Requiers_grad is list in state_dict?

Roman_Girin · July 4, 2021, 3:57pm

Is it correct behavior that tensors with model’s weights in state_dict have requiers_grad value False even though in ‘original’ model the tensor’s requiers_grad value is True?
Does the state_dict contain references to the tensors that in model or in state_dict just copies of the model’s tensors?

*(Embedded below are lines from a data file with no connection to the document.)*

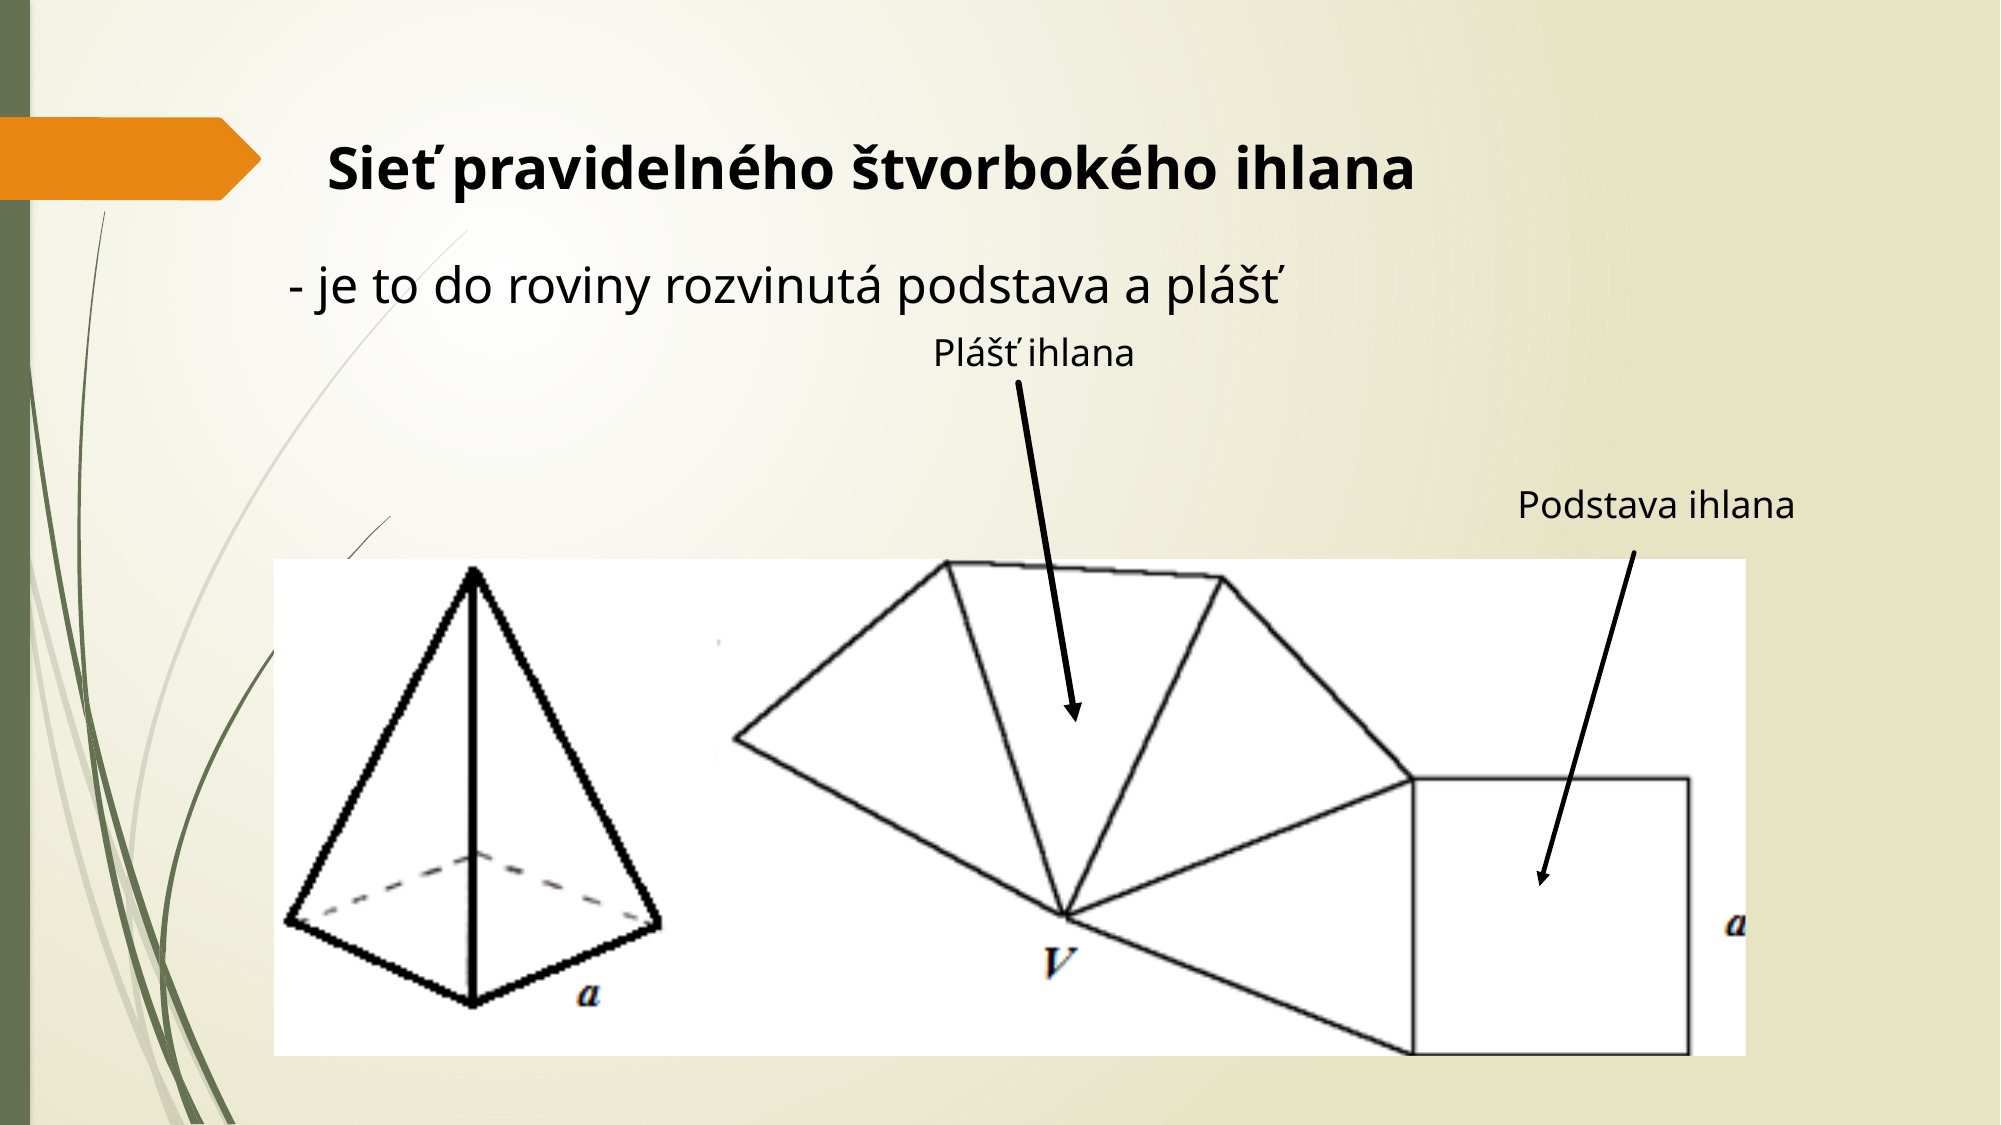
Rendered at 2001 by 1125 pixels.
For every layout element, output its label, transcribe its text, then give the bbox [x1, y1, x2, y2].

text_box Podstava ihlana [1502, 474, 1920, 534]
text_box - je to do roviny rozvinutá podstava a plášť [273, 246, 1484, 322]
text_box Plášť ihlana [918, 322, 1234, 382]
picture [273, 558, 1746, 1057]
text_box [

Here is code to recreate the case (I use pytorch 1.9.0 with CUDA 11.1 Win 10):

import torch.nn as nn
import torch.nn.functional as F

# define some model
class TheModelClass(nn.Module):
    def __init__(self):
        super(TheModelClass, self).__init__()
        self.conv1 = nn.Conv2d(3, 6, 5)

    def forward(self, x):
        x = F.relu(self.conv1(x))
        return x

model = TheModelClass()
print(model.conv1.weight.requires_grad)
st = model.state_dict()
print(st['conv1.weight'].requires_grad)

This code outputs:
True
False

ptrblck · July 4, 2021, 11:22pm

Yes, this is expected, as the model defines, if the parameters are frozen or not, while the state_dict stores their values.
You can thus create a new model instance, freeze/unfreeze parameters as you want, and load the state_dict afterwards.